Earlier this year, the House of Commons overwhelmingly endorsed a motion to recognize that China is committing genocide against its Muslim minority, but Mr. Trudeau and his cabinet of more than 30 ministers abstained from the vote. The motion was supported by all opposition parties and a majority of the governing Liberal caucus.

Canada later joined with the United States, Britain and the European Union in imposing human-rights-related sanctions against senior officials in Xinjiang, where Uyghurs, Kazakhs and other largely-Muslims groups have been the target of Chinese government campaigns that have included forcible political incarceration, mass incarceration and “labour transfer” policies to move large numbers of people from rural areas into factories in other parts of China.

A United Nations human-rights panel has estimated that as many as one million Uyghurs have been held in detention centres – what China has called vocational training centres.

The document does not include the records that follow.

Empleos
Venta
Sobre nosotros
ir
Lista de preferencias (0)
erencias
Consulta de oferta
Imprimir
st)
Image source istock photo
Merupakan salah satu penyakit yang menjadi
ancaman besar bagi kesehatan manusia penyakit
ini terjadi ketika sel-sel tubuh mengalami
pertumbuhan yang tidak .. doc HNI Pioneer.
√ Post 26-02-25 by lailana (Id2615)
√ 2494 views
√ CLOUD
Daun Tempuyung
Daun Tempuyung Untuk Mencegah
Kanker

Beijing says its policies have sought to eliminate religious extremism. China denies any violations of human rights, saying it has protected stability with its actions.

Mr. Zenz, a U.S.-based scholar and senior fellow in China studies at the Victims of Communism Memorial Foundation, has uncovered extensive documentation of the country’s efforts to incarcerate, indoctrinate, sterilize, relocate and transfer to distant factories large numbers of Uyghur people.

A recently-filed lawsuit in China, mounted by a number of companies, accuses Mr. Zenz of spreading “rumours” about forced labour in Xinjiang that “damaged their reputation and caused them to suffer economic losses,” state media reported. The civil suit demands that Mr. Zenz “apologize, restore their reputation and compensate them for their losses.”

Mr. Zenz, in an interview, said he believes the Chinese government is behind the Xinjiang lawsuit and it’s an attempt to silence him. He said he believes the companies behind the lawsuit “would lack the experience” to mount such legal action themselves.

He said the Thursday panel will give him another opportunity to share his research. “Museums have here a particularly important role to play, because they educate people, and they have considerable expertise with past atrocities.”